Exercise text:
- - - -

Ocean Breeze International is a company which is well-known for the California Grown premium fresh cut flowers it produces. Because of the unique environment of its several locations on the California Coast, Ocean Breeze is able to produce quality flowers year round. Keeping at the forefront of state of the art growing technologies, such as hydroponics and IPM (Integrated Pest Management), has also increased the consistency and quality of Ocean Breeze's products as well as reduced the environmental impact of greenhouse growing.
Ocean Breeze was created in 1973 by Rene Van Wingerden and his family, but the Van Wingerden growing tradition started long before that in Holland.
In the 1600's the Van Wingerdens started growing berries and apples for additional income. By the 1700's the family had changed to growing vegetables in lean-to greenhouses (greenhouses that share/lean on to a wall of a house). However, in the 1800's the Van Wingerdens truly entered commercialism when they built the first stand alone greenhouse for growing their vegetables. A matrimonial union between a Van Wingerden son and a blacksmith's daughter made the otherwise expensive and rare materials and skilled labor accessible.

- - - -

Dataset:
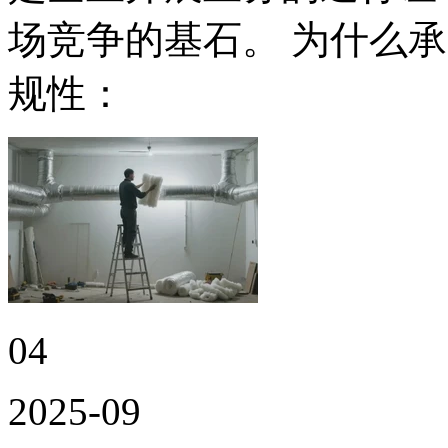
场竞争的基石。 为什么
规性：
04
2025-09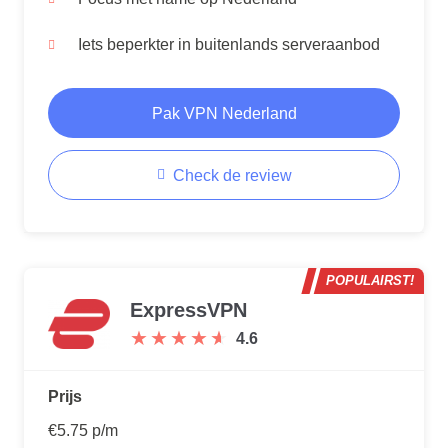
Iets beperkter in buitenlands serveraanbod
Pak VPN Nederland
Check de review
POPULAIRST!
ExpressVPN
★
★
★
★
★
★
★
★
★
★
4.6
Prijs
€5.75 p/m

- - - -

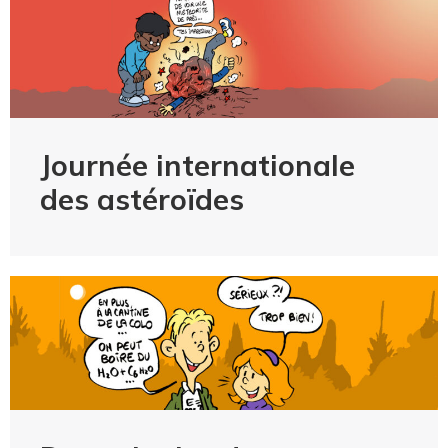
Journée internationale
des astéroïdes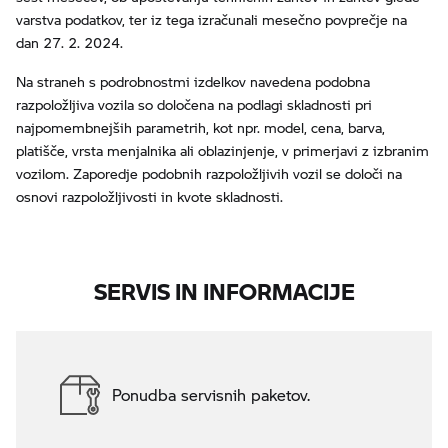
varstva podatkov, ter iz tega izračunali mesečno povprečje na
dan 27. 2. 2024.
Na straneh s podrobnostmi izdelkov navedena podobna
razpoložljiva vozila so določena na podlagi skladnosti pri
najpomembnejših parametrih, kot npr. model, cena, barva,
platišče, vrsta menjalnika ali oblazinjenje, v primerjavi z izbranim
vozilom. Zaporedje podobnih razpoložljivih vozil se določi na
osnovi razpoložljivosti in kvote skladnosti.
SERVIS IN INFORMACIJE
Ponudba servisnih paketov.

- - - -

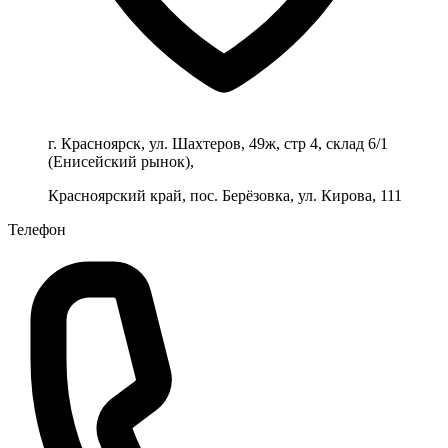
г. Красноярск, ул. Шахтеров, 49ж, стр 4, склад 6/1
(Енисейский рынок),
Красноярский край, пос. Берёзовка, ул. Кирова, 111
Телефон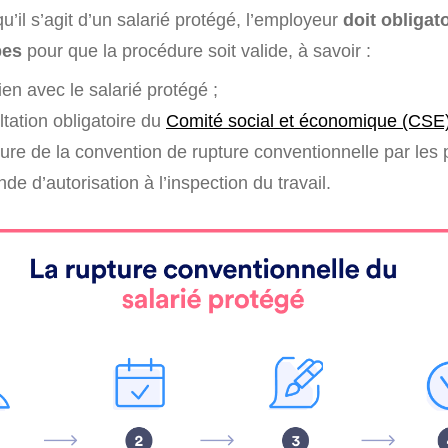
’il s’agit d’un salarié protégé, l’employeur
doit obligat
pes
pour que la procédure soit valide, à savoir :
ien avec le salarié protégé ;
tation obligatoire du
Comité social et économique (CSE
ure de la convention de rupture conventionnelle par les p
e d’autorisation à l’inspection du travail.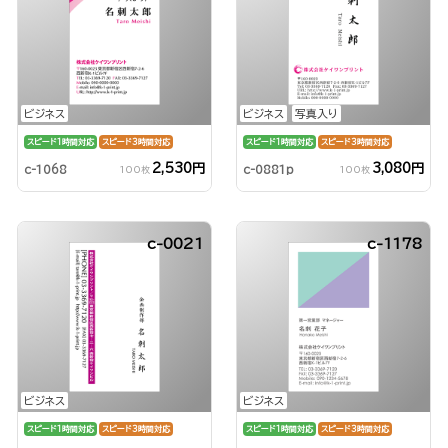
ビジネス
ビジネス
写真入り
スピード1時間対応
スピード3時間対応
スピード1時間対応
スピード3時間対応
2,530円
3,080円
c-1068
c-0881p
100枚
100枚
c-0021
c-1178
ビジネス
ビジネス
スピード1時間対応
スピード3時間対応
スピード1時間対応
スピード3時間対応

- - - -

Tasks for this exercise:
A. According to the Ocean Breeze text, in what year was Ocean Breeze created, and by whom?
B. Turn the paragraph of the Ocean Breeze text beginning "In the 1600's the Van Wingerdens" into a short list that keeps its main facts.
C. Pick up the history of Ocean Breeze and the Van Wingerden family after its final sentence, and carry it forward.

Responses to the tasks:
A. In 1973, by Rene Van Wingerden and his family.

B.
- 1600s: The Van Wingerdens began growing berries and apples for extra income.
- 1700s: The family switched to growing vegetables in lean-to greenhouses, which lean on a wall of a house.
- 1800s: They entered commercial growing by building the first stand-alone greenhouse for vegetables.
- A marriage between a Van Wingerden son and a blacksmith's daughter gave them access to expensive, rare materials and skilled labor.

C.
The 1900s were the most evolutionary, progressive years. At the start of the century the Van Wingerden family donated the land for the Flower and Produce Auction House in Holland . After WWII, the family started growing flowers - freesias in particular. Business bode well for the Van Wingerden family until the government's monopoly over the flower market proved too stifling for the naturally entrepreneural Van Wingerden family, in particular Rene's father - Case Van Wingerden. The government had a controlling monopoly on the flower market because flowers could only be grown with a permit issued by the government. Case Van Wingerden and other growers in the area rallied together to abolish the permit requirements. They were successful and the permits were ratified and no longer necessary in Westland.
The 1960's brought the development of rolling greenhouses. These greenhouses economize the structure, because they could be moved to accommodate the plants that were in a stage where they needed the protection and the control of a greenhouse. Case Van Wingerden's father (Hein Van Wingerden) didn't like that Case had changed from growing vegetables to flowers. Hein didn't see it as a practical crop because you couldn't eat the flowers. Regardless, Case continued to grow flowers. In 1965, the Van Wingerdens built additional greenhouses for their newest crop - Carnations. The Carnation flower was so successful that the greenhouses were paid off in less than a year.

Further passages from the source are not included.